:: PROBLEM DETAILS ::
Report only the number of lines in the data below that contain the string "shows", counting case exactly.

Data items
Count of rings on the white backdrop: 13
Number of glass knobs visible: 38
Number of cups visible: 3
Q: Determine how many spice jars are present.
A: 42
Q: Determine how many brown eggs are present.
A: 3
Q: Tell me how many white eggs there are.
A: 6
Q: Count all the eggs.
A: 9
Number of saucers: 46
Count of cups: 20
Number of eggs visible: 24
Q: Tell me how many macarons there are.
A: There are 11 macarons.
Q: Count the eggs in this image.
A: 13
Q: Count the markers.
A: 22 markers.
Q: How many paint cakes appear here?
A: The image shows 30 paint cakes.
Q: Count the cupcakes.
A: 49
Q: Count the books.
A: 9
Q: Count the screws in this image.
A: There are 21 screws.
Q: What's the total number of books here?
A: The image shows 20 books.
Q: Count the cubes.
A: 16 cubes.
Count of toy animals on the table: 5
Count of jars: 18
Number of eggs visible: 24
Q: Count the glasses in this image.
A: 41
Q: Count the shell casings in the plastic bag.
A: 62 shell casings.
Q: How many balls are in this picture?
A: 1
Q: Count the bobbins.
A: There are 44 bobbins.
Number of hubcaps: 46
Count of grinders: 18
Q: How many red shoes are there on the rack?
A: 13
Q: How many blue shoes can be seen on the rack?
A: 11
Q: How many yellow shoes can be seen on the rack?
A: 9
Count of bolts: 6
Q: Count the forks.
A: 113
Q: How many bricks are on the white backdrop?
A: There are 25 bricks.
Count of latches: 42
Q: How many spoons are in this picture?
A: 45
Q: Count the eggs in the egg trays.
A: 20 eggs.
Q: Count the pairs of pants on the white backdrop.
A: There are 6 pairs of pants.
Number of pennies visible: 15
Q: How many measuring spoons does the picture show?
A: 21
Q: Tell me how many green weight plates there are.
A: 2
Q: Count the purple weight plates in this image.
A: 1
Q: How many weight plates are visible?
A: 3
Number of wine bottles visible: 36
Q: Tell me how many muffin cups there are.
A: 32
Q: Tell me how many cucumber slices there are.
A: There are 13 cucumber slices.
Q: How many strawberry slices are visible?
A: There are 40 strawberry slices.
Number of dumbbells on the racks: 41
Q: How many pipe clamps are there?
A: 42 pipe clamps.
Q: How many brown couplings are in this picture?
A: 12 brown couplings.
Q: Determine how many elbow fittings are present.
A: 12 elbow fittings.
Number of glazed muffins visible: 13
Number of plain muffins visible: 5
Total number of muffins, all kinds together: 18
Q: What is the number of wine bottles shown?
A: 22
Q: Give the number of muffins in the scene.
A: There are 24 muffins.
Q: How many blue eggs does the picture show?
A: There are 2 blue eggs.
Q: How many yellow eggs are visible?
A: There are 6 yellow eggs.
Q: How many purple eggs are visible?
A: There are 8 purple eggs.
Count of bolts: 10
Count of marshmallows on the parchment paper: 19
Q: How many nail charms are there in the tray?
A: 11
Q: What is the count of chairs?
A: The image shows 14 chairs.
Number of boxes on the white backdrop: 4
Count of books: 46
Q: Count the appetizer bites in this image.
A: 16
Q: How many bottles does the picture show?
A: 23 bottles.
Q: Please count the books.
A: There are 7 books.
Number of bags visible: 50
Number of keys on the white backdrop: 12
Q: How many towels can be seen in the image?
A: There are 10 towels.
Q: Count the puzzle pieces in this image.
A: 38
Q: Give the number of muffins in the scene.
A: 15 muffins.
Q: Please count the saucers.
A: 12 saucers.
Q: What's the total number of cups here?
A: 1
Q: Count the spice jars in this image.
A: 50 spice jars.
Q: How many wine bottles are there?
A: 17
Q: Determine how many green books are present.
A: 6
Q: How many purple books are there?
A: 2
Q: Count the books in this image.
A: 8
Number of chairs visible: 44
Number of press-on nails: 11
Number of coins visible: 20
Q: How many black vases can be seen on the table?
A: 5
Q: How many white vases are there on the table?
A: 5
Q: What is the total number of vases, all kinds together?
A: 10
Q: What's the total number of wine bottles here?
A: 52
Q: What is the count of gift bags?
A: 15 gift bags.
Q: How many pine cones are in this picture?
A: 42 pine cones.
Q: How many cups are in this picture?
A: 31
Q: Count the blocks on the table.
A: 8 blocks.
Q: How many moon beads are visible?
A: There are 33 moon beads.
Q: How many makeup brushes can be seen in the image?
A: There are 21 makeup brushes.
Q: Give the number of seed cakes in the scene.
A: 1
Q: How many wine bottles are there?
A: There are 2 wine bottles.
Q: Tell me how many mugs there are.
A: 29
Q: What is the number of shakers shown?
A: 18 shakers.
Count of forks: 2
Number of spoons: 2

:: EXERCISE OUTPUT ::
3